PROVIDENCE, R.I. (WLNE) -- Richard DelleFemine lost his sister, Carol Bouchard of Warwick, in the September 11, 2001 terrorist attacks.

When he and other surviving family members first saw the Rhode Island 9/11 memorial at the State House in 2002, they were stunned to see their loved ones were not listed.

"It's been a quest ever since then to do this, to get this done," said DelleFemine, of East Providence.

The memorial's creator, artist Peter Diepenbrock, says the project's quick turnaround time is one reason why names weren't included.

But he says he sees why some families were upset.

"I totally understand it," said Diepenbrock. "Memorials are about remembering people, not just events."

Families continued to advocate for a change, and just last year the legislature directed the department of administration to add the names of the Rhode Islanders killed.

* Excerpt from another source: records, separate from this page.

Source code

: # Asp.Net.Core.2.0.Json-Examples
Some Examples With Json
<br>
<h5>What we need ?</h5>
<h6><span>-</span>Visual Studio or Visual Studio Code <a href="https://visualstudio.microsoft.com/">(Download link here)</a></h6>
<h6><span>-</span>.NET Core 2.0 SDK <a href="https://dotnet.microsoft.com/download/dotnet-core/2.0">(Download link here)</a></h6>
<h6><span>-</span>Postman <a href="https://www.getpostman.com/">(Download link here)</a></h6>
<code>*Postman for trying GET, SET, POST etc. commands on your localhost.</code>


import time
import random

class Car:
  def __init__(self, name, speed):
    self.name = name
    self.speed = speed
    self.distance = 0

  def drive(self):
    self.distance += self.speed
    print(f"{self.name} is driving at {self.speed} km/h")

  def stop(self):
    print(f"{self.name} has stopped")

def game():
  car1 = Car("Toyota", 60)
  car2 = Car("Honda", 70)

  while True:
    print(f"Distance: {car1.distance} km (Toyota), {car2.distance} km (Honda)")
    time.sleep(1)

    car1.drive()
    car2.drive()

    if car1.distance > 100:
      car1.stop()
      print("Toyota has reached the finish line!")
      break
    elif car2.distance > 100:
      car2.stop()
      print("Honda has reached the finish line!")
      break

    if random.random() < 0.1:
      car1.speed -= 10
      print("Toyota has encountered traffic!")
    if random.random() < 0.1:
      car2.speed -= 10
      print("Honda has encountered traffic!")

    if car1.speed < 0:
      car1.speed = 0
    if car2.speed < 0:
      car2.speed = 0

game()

"It's a shame that it has to come to that," said DelleFemine. "This is the right thing. It's long overdue."

Diepenbrock says he was pleased to include the names in his work.

"I think it's a good thing," said the artist. "It brings it home that we had friends that we lost."

DelleFemine says it provides a sense of closure.

"Now that those names are there, it personalizes it, with every family that is touched by it," he said. "And they'll be remembered forever and ever, and for people to come in the future."

DelleFemine adds that his family goes into schools every September 11th to help students understand the personal impact of the terrorist attacks.